WORK ORDER:
From the entries below, print exactly the span beginning with the line holding "right shoulder: (49, 131)" and ending with the line holding "nose: (559, 178)", endpoints included, and skip any pictures.
..............................
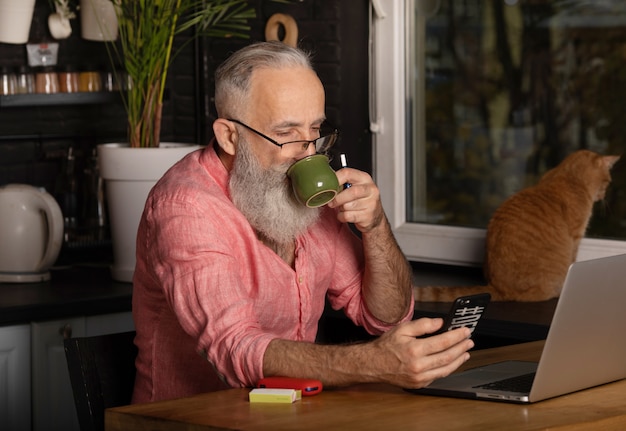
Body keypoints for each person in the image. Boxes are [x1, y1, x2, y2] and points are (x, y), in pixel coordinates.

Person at [131, 41, 474, 403]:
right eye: (286, 133)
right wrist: (372, 362)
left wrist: (375, 227)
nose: (308, 152)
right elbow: (234, 349)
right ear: (229, 136)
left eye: (315, 130)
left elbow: (385, 317)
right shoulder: (187, 207)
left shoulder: (301, 194)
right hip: (187, 421)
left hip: (288, 416)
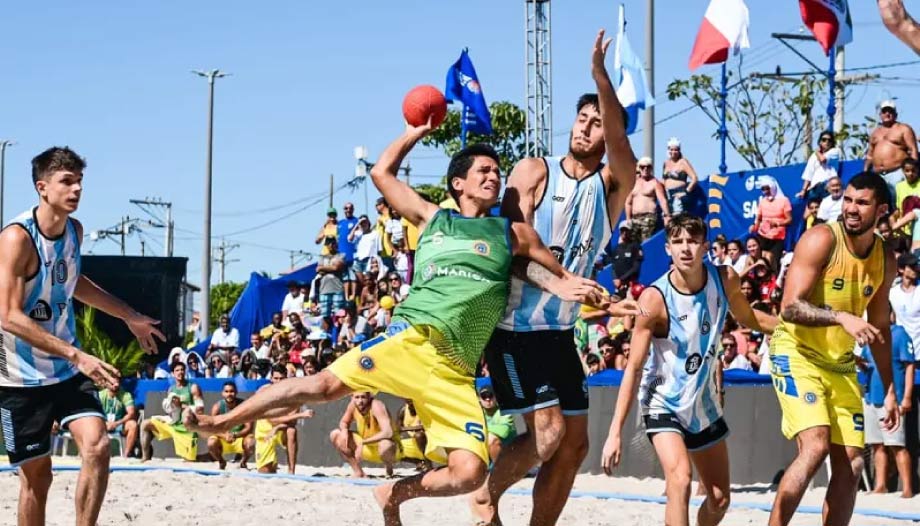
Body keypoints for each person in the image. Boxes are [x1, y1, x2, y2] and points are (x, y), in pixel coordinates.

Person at [185, 106, 604, 526]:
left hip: (454, 370)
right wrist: (413, 132)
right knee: (323, 385)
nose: (494, 176)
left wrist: (576, 289)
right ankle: (224, 421)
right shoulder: (434, 218)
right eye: (483, 170)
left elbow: (559, 274)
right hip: (410, 340)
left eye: (497, 171)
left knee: (469, 472)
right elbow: (382, 174)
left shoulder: (512, 233)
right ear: (458, 183)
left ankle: (393, 493)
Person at [474, 31, 643, 526]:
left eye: (598, 123)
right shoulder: (533, 172)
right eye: (582, 118)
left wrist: (600, 77)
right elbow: (510, 254)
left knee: (574, 447)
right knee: (547, 437)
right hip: (513, 329)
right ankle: (486, 493)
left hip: (560, 331)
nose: (587, 128)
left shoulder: (613, 184)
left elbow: (618, 142)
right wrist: (560, 282)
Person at [0, 147, 165, 526]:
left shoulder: (73, 230)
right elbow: (8, 316)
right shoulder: (16, 239)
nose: (76, 189)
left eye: (79, 182)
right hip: (19, 376)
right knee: (36, 480)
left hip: (64, 369)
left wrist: (131, 316)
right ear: (43, 188)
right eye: (67, 181)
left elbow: (74, 283)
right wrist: (80, 356)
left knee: (97, 446)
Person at [601, 214, 776, 526]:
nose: (685, 248)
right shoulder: (653, 300)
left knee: (720, 499)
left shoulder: (725, 279)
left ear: (705, 247)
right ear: (667, 248)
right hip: (662, 401)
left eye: (692, 241)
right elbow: (634, 369)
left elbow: (749, 319)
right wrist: (614, 432)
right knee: (680, 480)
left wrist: (791, 328)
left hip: (702, 403)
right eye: (678, 241)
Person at [767, 172, 900, 526]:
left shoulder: (886, 259)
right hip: (795, 351)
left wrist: (889, 389)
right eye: (849, 200)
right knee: (815, 447)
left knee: (854, 463)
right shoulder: (822, 238)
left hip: (838, 363)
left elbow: (881, 328)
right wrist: (841, 317)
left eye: (862, 202)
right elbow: (790, 307)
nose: (852, 208)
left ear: (882, 209)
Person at [857, 309, 915, 498]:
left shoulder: (900, 334)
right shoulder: (871, 336)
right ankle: (880, 485)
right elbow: (867, 362)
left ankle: (907, 488)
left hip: (893, 398)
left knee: (897, 445)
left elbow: (909, 366)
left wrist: (906, 396)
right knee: (877, 445)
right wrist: (859, 362)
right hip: (871, 396)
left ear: (890, 313)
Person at [253, 365, 314, 474]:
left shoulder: (293, 395)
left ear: (286, 379)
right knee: (265, 472)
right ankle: (271, 464)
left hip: (280, 430)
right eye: (276, 378)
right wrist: (301, 415)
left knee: (292, 431)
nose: (279, 381)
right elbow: (272, 420)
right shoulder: (264, 392)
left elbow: (292, 422)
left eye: (281, 378)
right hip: (264, 433)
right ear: (271, 379)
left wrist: (277, 427)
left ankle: (291, 471)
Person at [140, 361, 204, 462]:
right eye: (177, 370)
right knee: (145, 424)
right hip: (173, 423)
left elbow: (200, 409)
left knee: (190, 460)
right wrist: (170, 408)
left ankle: (208, 456)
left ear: (185, 372)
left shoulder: (193, 387)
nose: (180, 372)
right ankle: (145, 456)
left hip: (186, 427)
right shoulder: (171, 389)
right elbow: (170, 410)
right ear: (173, 374)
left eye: (182, 370)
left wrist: (181, 406)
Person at [330, 391, 399, 478]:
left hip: (389, 450)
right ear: (352, 398)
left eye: (363, 397)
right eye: (357, 397)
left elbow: (388, 432)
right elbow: (344, 422)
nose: (360, 401)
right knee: (335, 434)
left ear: (370, 397)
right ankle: (358, 472)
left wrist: (363, 442)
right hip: (365, 446)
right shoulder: (353, 405)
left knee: (386, 444)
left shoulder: (377, 406)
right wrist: (344, 431)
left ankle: (389, 467)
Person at [865, 100, 918, 205]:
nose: (887, 114)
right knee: (878, 204)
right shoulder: (875, 132)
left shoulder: (903, 129)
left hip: (897, 172)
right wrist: (865, 172)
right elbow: (869, 155)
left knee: (898, 203)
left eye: (890, 111)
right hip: (877, 174)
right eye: (885, 111)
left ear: (896, 114)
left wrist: (914, 169)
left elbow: (913, 149)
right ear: (880, 114)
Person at [207, 382, 255, 470]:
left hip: (239, 438)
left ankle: (243, 462)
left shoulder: (244, 406)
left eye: (232, 391)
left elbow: (249, 427)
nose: (229, 394)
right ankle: (221, 461)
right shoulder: (217, 407)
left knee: (251, 442)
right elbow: (212, 428)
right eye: (226, 391)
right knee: (211, 443)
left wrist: (235, 435)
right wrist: (224, 435)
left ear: (236, 392)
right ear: (222, 393)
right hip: (223, 438)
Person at [749, 180, 792, 269]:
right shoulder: (762, 201)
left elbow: (789, 219)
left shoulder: (784, 200)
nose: (765, 192)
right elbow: (758, 218)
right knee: (760, 260)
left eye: (767, 189)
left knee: (773, 262)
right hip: (762, 236)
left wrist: (778, 223)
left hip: (777, 238)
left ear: (772, 188)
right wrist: (754, 226)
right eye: (763, 189)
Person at [626, 156, 670, 242]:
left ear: (651, 168)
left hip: (648, 217)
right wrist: (628, 218)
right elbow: (628, 202)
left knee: (645, 241)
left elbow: (662, 200)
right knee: (633, 244)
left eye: (648, 167)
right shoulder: (633, 183)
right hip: (635, 218)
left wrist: (667, 215)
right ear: (639, 168)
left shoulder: (655, 183)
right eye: (642, 167)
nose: (645, 169)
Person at [98, 376, 140, 458]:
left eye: (117, 382)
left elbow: (131, 413)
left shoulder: (125, 395)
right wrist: (104, 423)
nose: (115, 385)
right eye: (112, 383)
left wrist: (117, 423)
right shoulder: (100, 395)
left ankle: (126, 454)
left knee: (133, 425)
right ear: (106, 383)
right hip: (103, 422)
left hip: (119, 423)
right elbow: (95, 412)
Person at [889, 253, 920, 361]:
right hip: (902, 354)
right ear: (901, 269)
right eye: (911, 266)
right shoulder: (892, 293)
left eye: (916, 265)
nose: (915, 269)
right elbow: (892, 318)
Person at [797, 131, 840, 201]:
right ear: (820, 142)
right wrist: (803, 190)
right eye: (824, 140)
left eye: (829, 140)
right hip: (814, 188)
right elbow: (808, 174)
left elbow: (822, 160)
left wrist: (816, 151)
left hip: (827, 186)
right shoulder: (813, 156)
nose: (827, 142)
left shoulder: (834, 151)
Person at [478, 385, 516, 463]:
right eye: (484, 396)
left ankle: (502, 471)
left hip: (512, 449)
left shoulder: (505, 409)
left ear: (496, 397)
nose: (488, 399)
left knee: (492, 439)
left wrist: (482, 429)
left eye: (490, 395)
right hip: (488, 453)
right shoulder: (476, 412)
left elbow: (504, 431)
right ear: (479, 399)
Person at [662, 137, 699, 215]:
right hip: (667, 194)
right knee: (667, 218)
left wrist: (686, 192)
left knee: (677, 218)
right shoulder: (666, 163)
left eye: (676, 150)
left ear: (679, 150)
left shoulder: (683, 162)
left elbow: (694, 178)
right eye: (671, 149)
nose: (673, 152)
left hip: (678, 193)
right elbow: (663, 180)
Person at [396, 400, 429, 470]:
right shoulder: (403, 410)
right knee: (391, 445)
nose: (410, 403)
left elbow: (426, 427)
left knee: (419, 435)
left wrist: (408, 428)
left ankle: (428, 463)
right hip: (414, 442)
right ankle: (418, 462)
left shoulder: (424, 408)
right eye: (408, 402)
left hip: (429, 441)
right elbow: (398, 429)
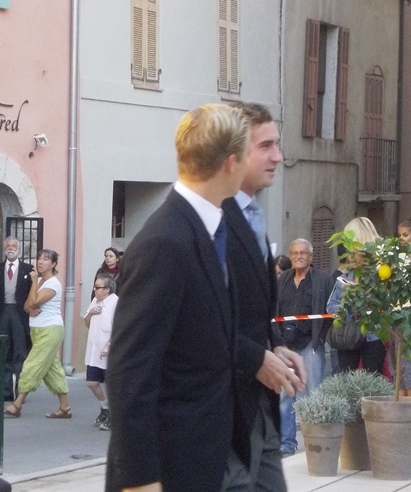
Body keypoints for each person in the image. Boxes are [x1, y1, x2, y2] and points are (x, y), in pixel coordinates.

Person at [105, 103, 252, 492]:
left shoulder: (208, 230)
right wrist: (140, 479)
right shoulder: (165, 243)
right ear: (231, 163)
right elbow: (130, 370)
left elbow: (204, 338)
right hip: (169, 470)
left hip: (207, 458)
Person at [222, 102, 306, 491]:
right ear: (235, 152)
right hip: (224, 410)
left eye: (278, 144)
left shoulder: (252, 213)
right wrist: (257, 357)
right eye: (267, 145)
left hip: (258, 405)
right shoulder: (214, 219)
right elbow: (206, 318)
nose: (278, 157)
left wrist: (275, 346)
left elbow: (249, 309)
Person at [277, 238, 334, 456]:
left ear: (311, 257)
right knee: (285, 395)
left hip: (310, 345)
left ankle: (316, 443)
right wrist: (278, 342)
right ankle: (287, 443)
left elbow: (331, 310)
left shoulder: (323, 280)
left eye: (303, 253)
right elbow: (275, 311)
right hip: (286, 347)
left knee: (314, 393)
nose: (298, 256)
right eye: (294, 253)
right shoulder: (282, 281)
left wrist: (319, 339)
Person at [4, 249, 72, 418]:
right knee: (52, 369)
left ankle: (17, 404)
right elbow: (27, 306)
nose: (40, 262)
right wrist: (34, 294)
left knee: (31, 364)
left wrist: (34, 283)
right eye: (39, 258)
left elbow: (33, 301)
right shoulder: (40, 280)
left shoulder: (53, 283)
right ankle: (65, 407)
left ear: (54, 264)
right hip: (38, 329)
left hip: (50, 329)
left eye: (46, 259)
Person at [327, 217, 386, 374]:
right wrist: (348, 304)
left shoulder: (382, 274)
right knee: (346, 379)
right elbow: (331, 306)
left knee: (373, 379)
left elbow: (386, 305)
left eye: (353, 248)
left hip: (374, 335)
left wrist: (361, 293)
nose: (350, 254)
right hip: (348, 335)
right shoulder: (344, 278)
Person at [0, 237, 33, 401]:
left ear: (18, 249)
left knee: (20, 352)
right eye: (8, 246)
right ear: (4, 248)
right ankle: (6, 392)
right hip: (3, 312)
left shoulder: (28, 269)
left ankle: (21, 391)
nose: (11, 248)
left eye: (14, 245)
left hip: (21, 315)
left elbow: (33, 292)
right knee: (3, 351)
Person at [84, 273, 118, 430]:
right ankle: (105, 408)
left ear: (108, 289)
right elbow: (86, 323)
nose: (95, 289)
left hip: (108, 351)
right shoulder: (95, 301)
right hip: (94, 350)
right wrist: (91, 313)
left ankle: (115, 417)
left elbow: (119, 328)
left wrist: (109, 345)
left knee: (111, 385)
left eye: (98, 287)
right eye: (95, 286)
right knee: (91, 382)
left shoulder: (115, 303)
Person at [389, 218, 411, 395]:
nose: (402, 239)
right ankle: (400, 401)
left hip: (408, 317)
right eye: (400, 235)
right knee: (397, 363)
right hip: (395, 314)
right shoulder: (398, 260)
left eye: (406, 234)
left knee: (407, 362)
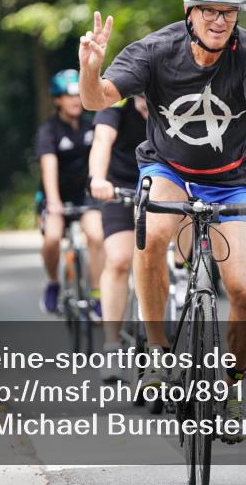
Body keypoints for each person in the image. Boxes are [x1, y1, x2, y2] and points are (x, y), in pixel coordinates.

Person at [78, 0, 246, 443]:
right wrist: (90, 69)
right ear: (190, 12)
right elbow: (97, 100)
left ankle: (233, 388)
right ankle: (155, 349)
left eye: (229, 13)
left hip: (231, 179)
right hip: (168, 168)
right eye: (210, 11)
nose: (219, 21)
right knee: (149, 234)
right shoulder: (155, 50)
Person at [89, 95, 148, 380]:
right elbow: (102, 142)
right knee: (120, 260)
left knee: (177, 260)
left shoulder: (178, 108)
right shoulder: (115, 112)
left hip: (167, 190)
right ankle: (112, 345)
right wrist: (98, 179)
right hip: (120, 190)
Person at [37, 69, 105, 317]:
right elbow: (48, 166)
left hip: (85, 196)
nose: (76, 100)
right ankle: (53, 283)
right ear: (57, 100)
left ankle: (97, 296)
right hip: (55, 196)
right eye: (69, 95)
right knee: (52, 238)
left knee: (97, 237)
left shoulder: (92, 126)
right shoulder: (49, 131)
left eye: (79, 95)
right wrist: (53, 201)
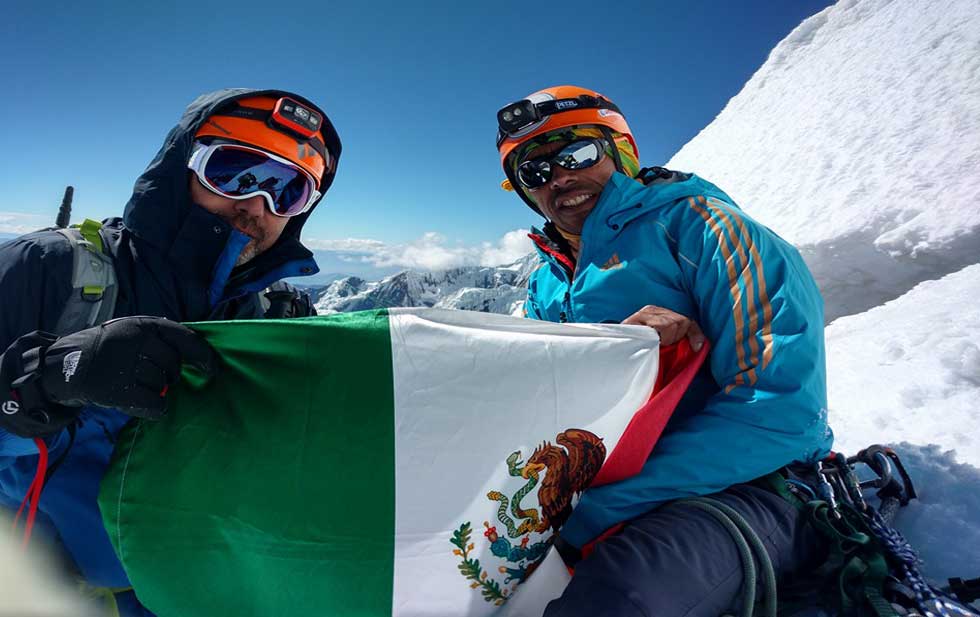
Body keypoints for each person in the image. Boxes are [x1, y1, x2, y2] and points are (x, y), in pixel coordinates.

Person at [0, 88, 341, 615]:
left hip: (208, 593)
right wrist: (44, 380)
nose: (257, 206)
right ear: (181, 166)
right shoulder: (46, 270)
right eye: (235, 171)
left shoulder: (280, 317)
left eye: (287, 191)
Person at [495, 85, 832, 616]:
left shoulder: (708, 231)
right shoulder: (546, 283)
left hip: (746, 486)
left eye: (577, 154)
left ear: (621, 150)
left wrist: (587, 512)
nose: (559, 178)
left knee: (614, 599)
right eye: (533, 173)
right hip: (596, 490)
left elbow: (781, 413)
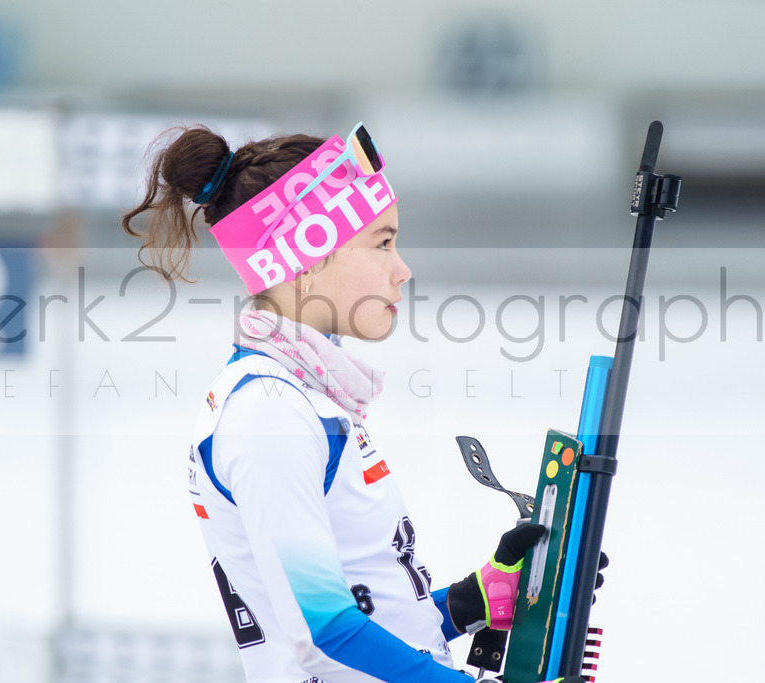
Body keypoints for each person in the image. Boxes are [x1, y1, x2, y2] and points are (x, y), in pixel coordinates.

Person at [122, 122, 567, 683]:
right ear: (307, 260)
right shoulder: (269, 413)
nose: (402, 269)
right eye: (382, 243)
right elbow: (323, 632)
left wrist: (472, 600)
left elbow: (367, 615)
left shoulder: (307, 396)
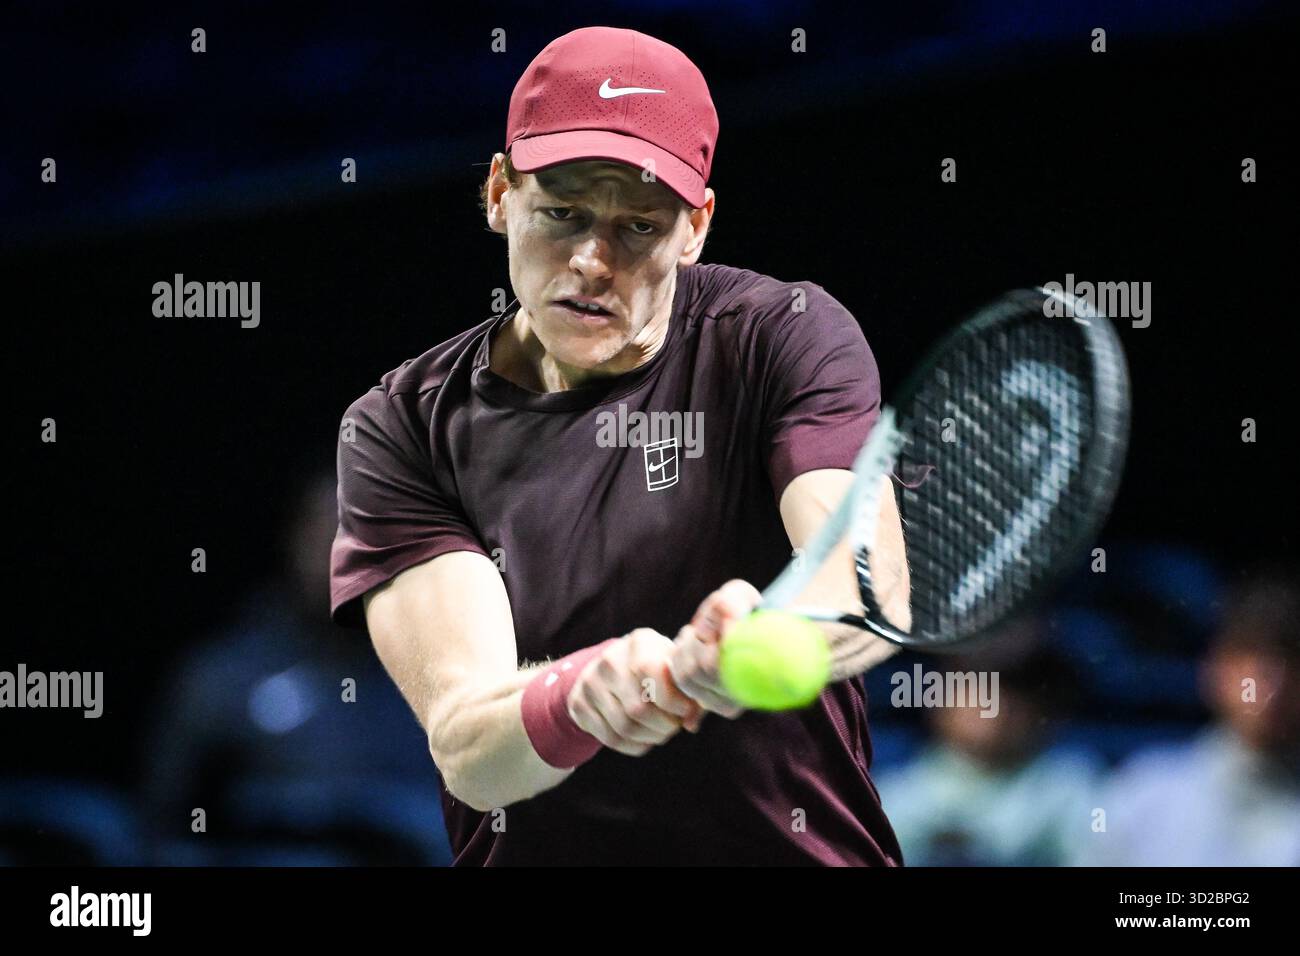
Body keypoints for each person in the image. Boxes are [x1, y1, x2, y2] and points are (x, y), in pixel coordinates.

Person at [330, 26, 909, 865]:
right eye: (561, 213)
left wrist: (765, 636)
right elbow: (468, 746)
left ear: (695, 227)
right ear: (499, 192)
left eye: (638, 226)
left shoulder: (780, 337)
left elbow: (868, 582)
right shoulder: (403, 426)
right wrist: (579, 695)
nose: (593, 261)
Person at [1074, 566, 1300, 866]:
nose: (1274, 685)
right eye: (1253, 660)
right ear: (1214, 669)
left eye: (1291, 662)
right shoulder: (1144, 790)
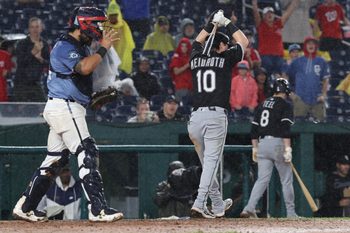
..............................
ANSWER TO THIS TASK:
right shoulder: (49, 131)
left eye: (79, 95)
right wrist: (53, 201)
Body keypoints for each person in the image. Boxes are [x1, y1, x2, y2] and points are (x, y), in pixel coordinates.

Person at [0, 88, 341, 615]:
left hip: (208, 593)
right wrist: (44, 380)
nose: (257, 206)
right ear: (181, 166)
right shoulder: (46, 270)
right eye: (235, 171)
left shoulder: (280, 317)
left eye: (287, 191)
Person at [495, 85, 832, 616]:
left shoulder: (708, 231)
right shoulder: (546, 283)
left hip: (746, 486)
left eye: (577, 154)
left ear: (621, 150)
left wrist: (587, 512)
nose: (559, 178)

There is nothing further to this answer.